Among works by local Detroit artists like Tyree Guyton, Gordon Newton, Gilda Snowden, and Ed Fraga, there are two indices by international contemporary artists, a lithograph by Thomas Bayrle of Germany, and a painting by Takeshi Kawashima of Japan. Floral still lifes from various members of the Cass Corridor group are in the inventory, showing an academic temperament that complements the urban toughness for which those artists are known. Paintings have also been gathered from across generations, showing how painters working in Detroit have been probing the possibilities of figuration over time: the earliest from 1890, a Great Lakes marinescape by Seth Arca Whipple, to the most recent, a monochromatic portrait of Hughie Lee-Smith by Joshua Rainer, acquired by the University Art Collection in 2025.

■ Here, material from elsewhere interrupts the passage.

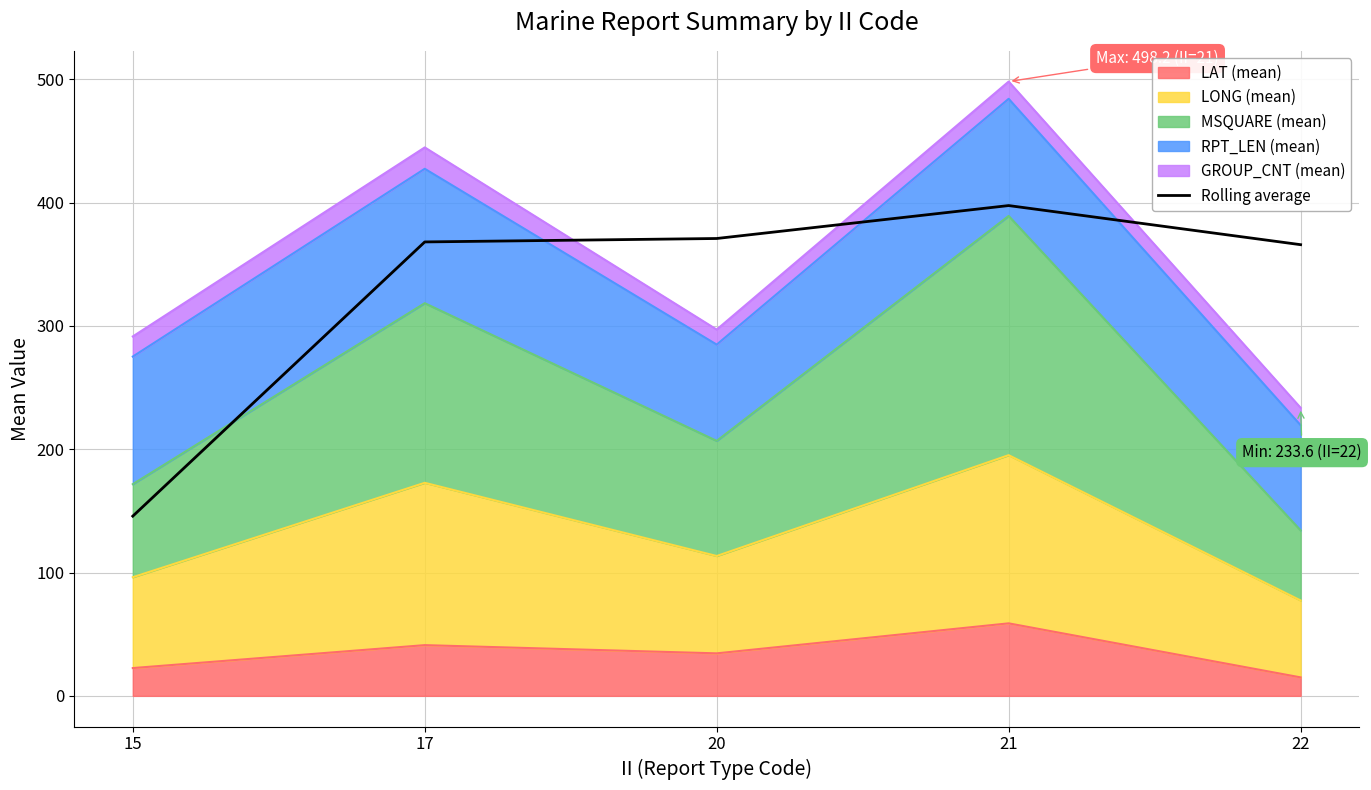

What is the change in value from 20 to 21?

+26.7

Responding to the collection, the curatorial motif probes the perceptual delineations between figuration and abstraction. There are concise representational images like Robert Kogge’s Untitled Still Life with Curtain from 1984; and then, there is Richard Kozlow’s ably rendered Clouds from 1970, that can be read as both a cropped section of a partly sunny sky, and, as a minimalist monochromatic light blue painting. Artist Michael Luchs further tests the boundaries of figuration in a selection of drawings from 1988 that study the geometric properties of eyeglasses. Luchs reduces the eyewear down to basic compositions of curves, circles, polygons, and lines. Some painters negotiating figuration and abstraction through expressive paint handling are Shirley Reid Woodson, Lila Kadaj, Irma Cavat, and James Pujdowski.

In the salon tradition, near 100 works by 77 artists brought together in such concentrated proximity reveal a lively conversation among a community of painters in, around and affiliated with the University Art Collection and its Fine Arts program.